DUBAI: La BBC World Service organisera le 10 juin à Marrakech une édition spéciale de son émission de débat international BBC World Questions, centrée sur la place des femmes dans une société en pleine évolution.

À l’heure où une nouvelle génération porte des revendications en faveur du changement, les questions liées aux droits des femmes, à la foi et à la réforme du droit de la famille occupent une place croissante dans le débat public. Cette émission entend donner la parole aux jeunes Marocaines et mettre en lumière leurs aspirations, leurs préoccupations et leur vision de l’avenir.

Animée par le journaliste Jonny Dymond, l’émission réunira un panel de personnalités engagées dans les questions d’égalité et de participation des femmes à la vie publique. Parmi les intervenantes figurent la rappeuse et chanteuse Frizzy, connue pour son implication dans la campagne pour l’égalité des femmes « The Time Has Come », Meryem Redouane, responsable de la section féminine de la Fédération islamique internationale des organisations étudiantes (IIFSO), Kaoutar Rias, étudiante à l’École nationale d’architecture de Tétouan et membre du Conseil national du renouveau étudiant (OREMA), ainsi que Yousra Salhi, créatrice de contenu numérique féministe et militante pour les droits des femmes.

Les discussions porteront notamment sur le mariage des mineures, la polygamie, les règles d’héritage, le harcèlement sexuel, ainsi que les questions de liberté individuelle et de pudeur. Fidèle au format de BBC World Questions, le public présent jouera un rôle central en posant directement ses questions aux intervenantes.

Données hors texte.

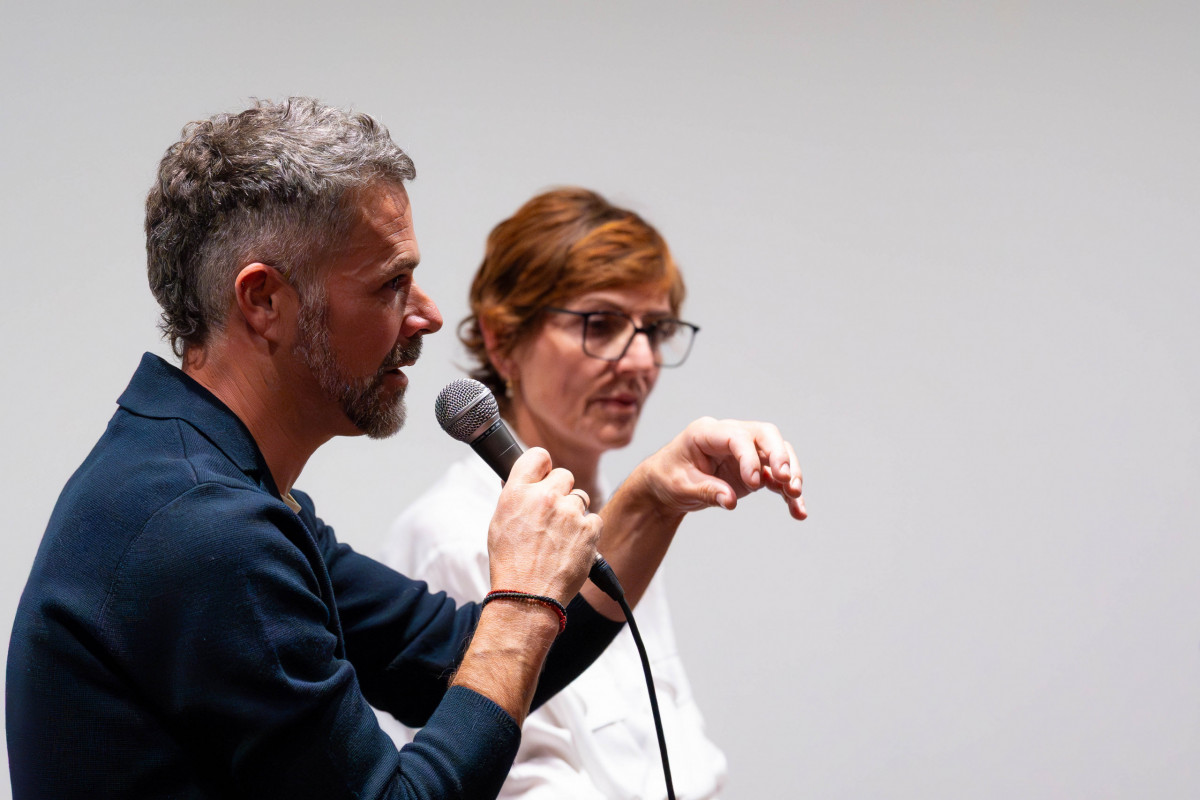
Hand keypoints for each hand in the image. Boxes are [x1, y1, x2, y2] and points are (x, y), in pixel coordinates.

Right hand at [486, 447, 602, 602]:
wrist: (528, 597)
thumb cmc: (510, 565)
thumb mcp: (499, 524)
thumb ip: (515, 498)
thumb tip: (524, 483)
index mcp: (517, 493)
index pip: (537, 456)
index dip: (543, 465)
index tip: (545, 474)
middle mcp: (544, 497)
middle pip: (565, 475)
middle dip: (561, 491)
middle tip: (554, 514)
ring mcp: (569, 512)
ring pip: (581, 498)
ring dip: (574, 514)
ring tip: (560, 538)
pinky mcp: (589, 529)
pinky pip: (594, 519)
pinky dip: (587, 532)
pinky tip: (573, 547)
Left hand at [634, 417, 806, 519]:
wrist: (665, 486)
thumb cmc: (668, 479)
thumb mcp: (680, 486)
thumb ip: (704, 491)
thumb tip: (729, 501)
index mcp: (706, 433)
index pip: (736, 437)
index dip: (749, 457)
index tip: (754, 483)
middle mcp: (730, 436)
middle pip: (764, 434)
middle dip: (779, 455)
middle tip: (786, 479)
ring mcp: (745, 451)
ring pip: (777, 453)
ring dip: (791, 473)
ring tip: (795, 495)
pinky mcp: (754, 469)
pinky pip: (776, 477)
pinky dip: (787, 493)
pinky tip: (798, 512)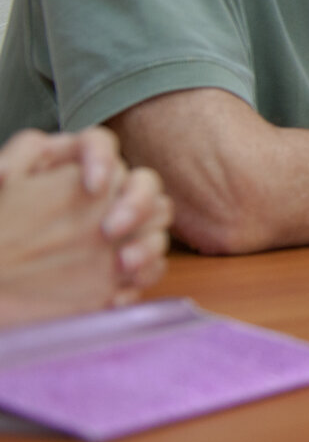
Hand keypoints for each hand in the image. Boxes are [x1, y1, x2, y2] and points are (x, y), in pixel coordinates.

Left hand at [0, 127, 171, 327]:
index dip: (103, 161)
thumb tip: (5, 173)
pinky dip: (141, 279)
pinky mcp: (124, 264)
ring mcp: (121, 229)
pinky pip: (153, 267)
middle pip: (145, 183)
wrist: (3, 279)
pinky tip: (116, 296)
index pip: (99, 145)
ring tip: (123, 264)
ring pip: (159, 224)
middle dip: (136, 205)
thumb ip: (11, 166)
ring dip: (148, 244)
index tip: (92, 187)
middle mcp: (106, 194)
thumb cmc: (1, 227)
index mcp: (74, 166)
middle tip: (110, 231)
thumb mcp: (0, 191)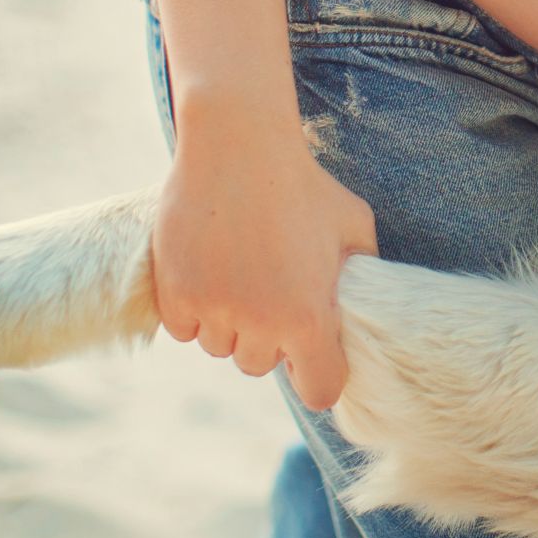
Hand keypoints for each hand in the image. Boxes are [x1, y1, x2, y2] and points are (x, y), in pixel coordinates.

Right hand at [151, 94, 377, 408]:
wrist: (238, 147)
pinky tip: (209, 271)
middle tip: (272, 291)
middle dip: (268, 339)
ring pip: (220, 348)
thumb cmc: (303, 185)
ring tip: (240, 274)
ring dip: (229, 325)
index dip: (318, 376)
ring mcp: (213, 311)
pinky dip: (193, 312)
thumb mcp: (354, 225)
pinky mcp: (175, 295)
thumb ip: (361, 273)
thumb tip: (362, 307)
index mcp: (309, 318)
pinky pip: (184, 330)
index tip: (311, 355)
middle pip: (260, 365)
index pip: (318, 390)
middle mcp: (259, 325)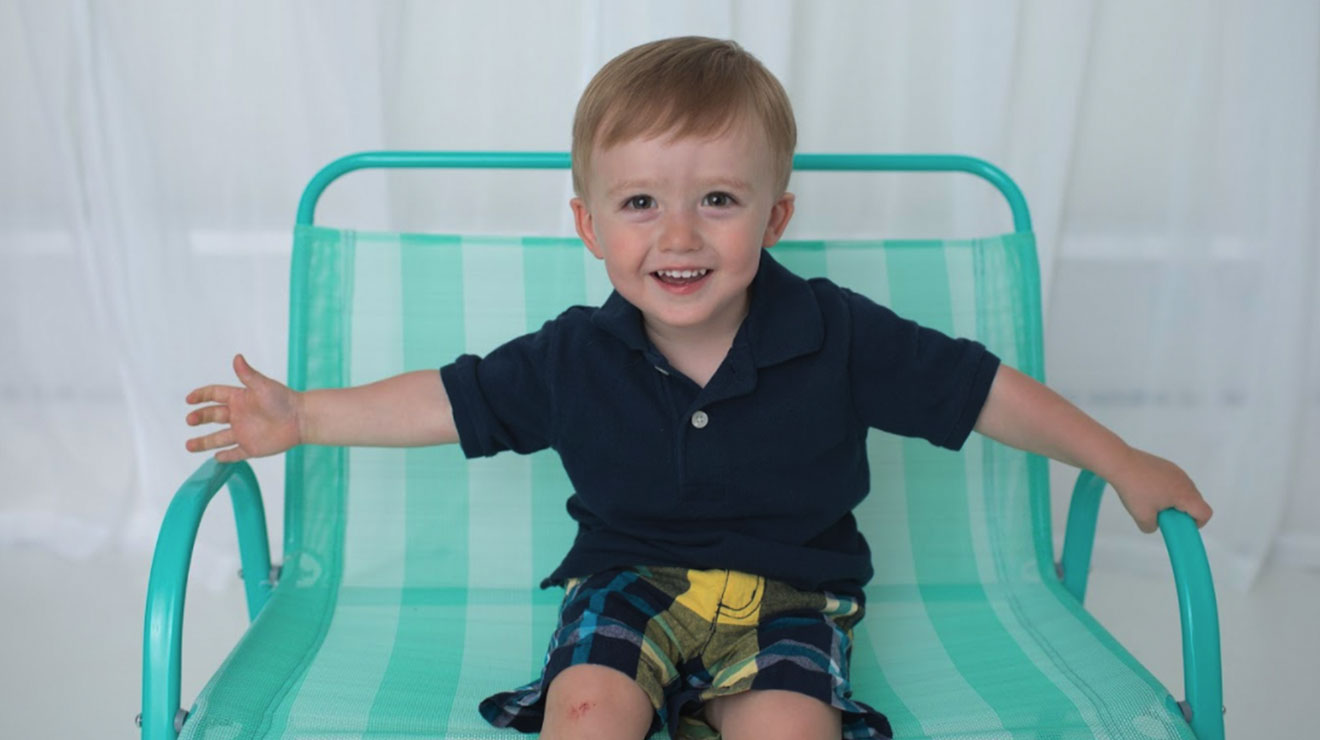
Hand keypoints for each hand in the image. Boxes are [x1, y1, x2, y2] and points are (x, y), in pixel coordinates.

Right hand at [185, 354, 302, 462]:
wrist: (302, 419)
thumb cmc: (284, 399)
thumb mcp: (263, 386)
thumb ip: (248, 375)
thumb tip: (237, 357)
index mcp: (239, 398)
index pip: (214, 395)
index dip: (201, 396)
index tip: (189, 400)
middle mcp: (238, 415)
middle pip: (212, 416)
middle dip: (200, 418)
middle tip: (190, 420)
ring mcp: (244, 432)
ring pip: (218, 438)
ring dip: (204, 442)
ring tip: (188, 446)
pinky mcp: (252, 447)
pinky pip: (236, 453)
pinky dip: (226, 457)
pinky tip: (215, 458)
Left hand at [1109, 447, 1212, 532]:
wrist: (1120, 463)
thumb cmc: (1133, 488)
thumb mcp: (1142, 517)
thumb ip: (1152, 527)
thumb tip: (1154, 525)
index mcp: (1185, 494)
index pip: (1205, 513)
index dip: (1196, 524)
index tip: (1180, 525)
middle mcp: (1185, 481)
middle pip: (1195, 502)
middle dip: (1182, 513)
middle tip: (1163, 515)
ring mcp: (1176, 471)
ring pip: (1184, 491)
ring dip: (1174, 501)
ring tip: (1152, 502)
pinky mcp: (1166, 465)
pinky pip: (1174, 482)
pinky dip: (1167, 489)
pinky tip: (1148, 490)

Gwenan Roberts, responsable des commandes éditoriales au BBC World Service, s’est félicitée de la tenue de cette édition à Marrakech. « Nous sommes ravis de venir à Marrakech et impatients d’entendre directement notre panel et notre public sur la manière dont les femmes marocaines perçoivent leur place dans la société et les évolutions culturelles en cours », a-t-elle déclaré.

L’événement se tiendra au centre Les Étoiles de Jemaa el-Fna à Marrakech et est organisé en partenariat avec BBC News Arabic et la Fondation Ali Zaoua. L’enregistrement sera diffusé à l’échelle mondiale à la radio, à la télévision et sur les plateformes numériques de la BBC.

Pour Gwenan Roberts, rédactrice en chef des commandes à BBC World Service, cette édition représente une occasion unique d’entendre directement les jeunes Marocaines sur leur place dans la société et sur les transformations culturelles qui traversent actuellement le pays.

L’émission sera diffusée pour la première fois sur BBC World Service Radio le 13 juin avant d’être mise à disposition en ligne, sur BBC Sounds et sur les principales plateformes de podcasts. Une version télévisée sera également proposée à partir du 20 juin sur les chaînes et plateformes numériques de la BBC.